The BMA, which supported the measure, shot back that the amendment would reduce uncertainty, which in turn would reduce costs. It further contended that efficient securitization is a boon to the economy. “Companies that use securitization have been able to significantly reduce their cost of funds, increase liquidity, and obtain greater and more-diversified access to the capital markets,” wrote BMA executive vice president John Vogt, adding that the amendment would eliminate “an undesirable degree of residual uncertainty…which raises the overall cost and expense of funding securitized assets.”
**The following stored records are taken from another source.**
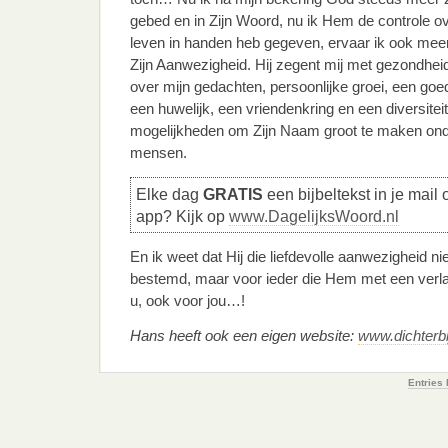
gebed en in Zijn Woord, nu ik Hem de controle ov
leven in handen heb gegeven, ervaar ik ook mee
Zijn Aanwezigheid. Hij zegent mij met gezondheid
over mijn gedachten, persoonlijke groei, een goe
een huwelijk, een vriendenkring en een diversitei
mogelijkheden om Zijn Naam groot te maken ond
mensen.
Elke dag
GRATIS
een bijbeltekst in je mail 
app? Kijk op
www.DagelijksWoord.nl
En ik weet dat Hij die liefdevolle aanwezigheid nie
bestemd, maar voor ieder die Hem met een verl
u, ook voor jou…!
Hans heeft ook een eigen website:
www.dichterbi
Entries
That argument, scoffs Kettering, is disingenuous, because the industry knowingly took on that risk in the first place. “It is no different than the person who kills his parents and then pleads for mercy on the grounds that he’s an orphan,” he argues. It’s something of a pattern, he adds, for the financial industry to create legally shaky but profitable financial products, and then demand legislative or judicial relief from the legal risks once use of a product is widespread.
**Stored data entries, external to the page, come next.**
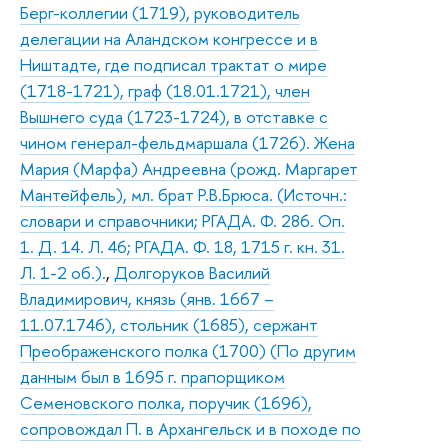
Берг-коллегии (1719), руководитель
делегации на Аландском конгрессе и в
Ништадте, где подписал трактат о мире
(1718-1721), граф (18.01.1721), член
Вышнего суда (1723-1724), в отставке с
чином генерал-фельдмаршала (1726). Жена
Мария (Марфа) Андреевна (рожд. Маргарет
Мантейфель), мл. брат Р.В.Брюса. (Источн.:
словари и справочники; РГАДА. Ф. 286. Оп.
1. Д. 14. Л. 46; РГАДА. Ф. 18, 1715 г. кн. 31.
Л. 1-2 об.).
,
Долгоруков Василий
Владимирович, князь (янв. 1667 –
11.07.1746), стольник (1685), сержант
Преображенского полка (1700) (По другим
данным был в 1695 г. прапорщиком
Семеновского полка, поручик (1696),
сопровождал П. в Архангельск и в походе по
At this point, the amendment is off the table — it was stripped from both House and Senate bills, which themselves were later killed. But the amendment was only the latest incarnation of safe-harbor legislation. “I would not be surprised to see it resurrected,” says Kettering. “This is going to be a permanent issue.”
In the absence of such legislation, challenges to true sale in court continue to be likely — even if the goal is simply to extract other concessions. “Bankruptcy is all about negotiating,” says Brozman. “Many times claims are brought simply to gain leverage.” If nothing else, the rapid assembly of DIP financing in the LTV case is proof that these challenges are effective.
Such bargaining strategies put the future of ABS in the hands of judges. “I think courts are anxious to preserve the securitization market and doctrine,” said James Tancredi, an attorney with Hartford-based Day, Berry & Howard, speaking at the BMA panel. “But they are often driven by distress in troubled businesses to test those doctrines.”
The true-sale issue has resurfaced recently — not surprisingly, among the many battles in Enron’s sprawling bankruptcy proceedings. The energy company’s widespread abuse of securitization structures drove almost all of the current accounting changes affecting securitization, but in this case, it also is generating legal challenges reminiscent of LTV. Enron made use of financial asset securitization investment trusts, or FASITs, a rarely used type of securitization conduit whose primary benefit for Enron appears to have been tax avoidance. As with LTV, however, banks have been forced to fight to keep Enron receivables sold to the FASIT out of the bankruptcy estate.
True sale is not the only potential legal challenge to securitization. Kettering goes so far as to argue that securitization could be challenged under so-called fraudulent conveyance laws. Bankers and structured-finance professionals, not surprisingly, bridle at suggestions of fraud. But, explains Kettering, the legal definition of fraudulent conveyance goes beyond fraud, and includes any transfer of assets intended to hinder or delay creditors’ access to those assets. “And aren’t securitizations designed to do just that?” he asks.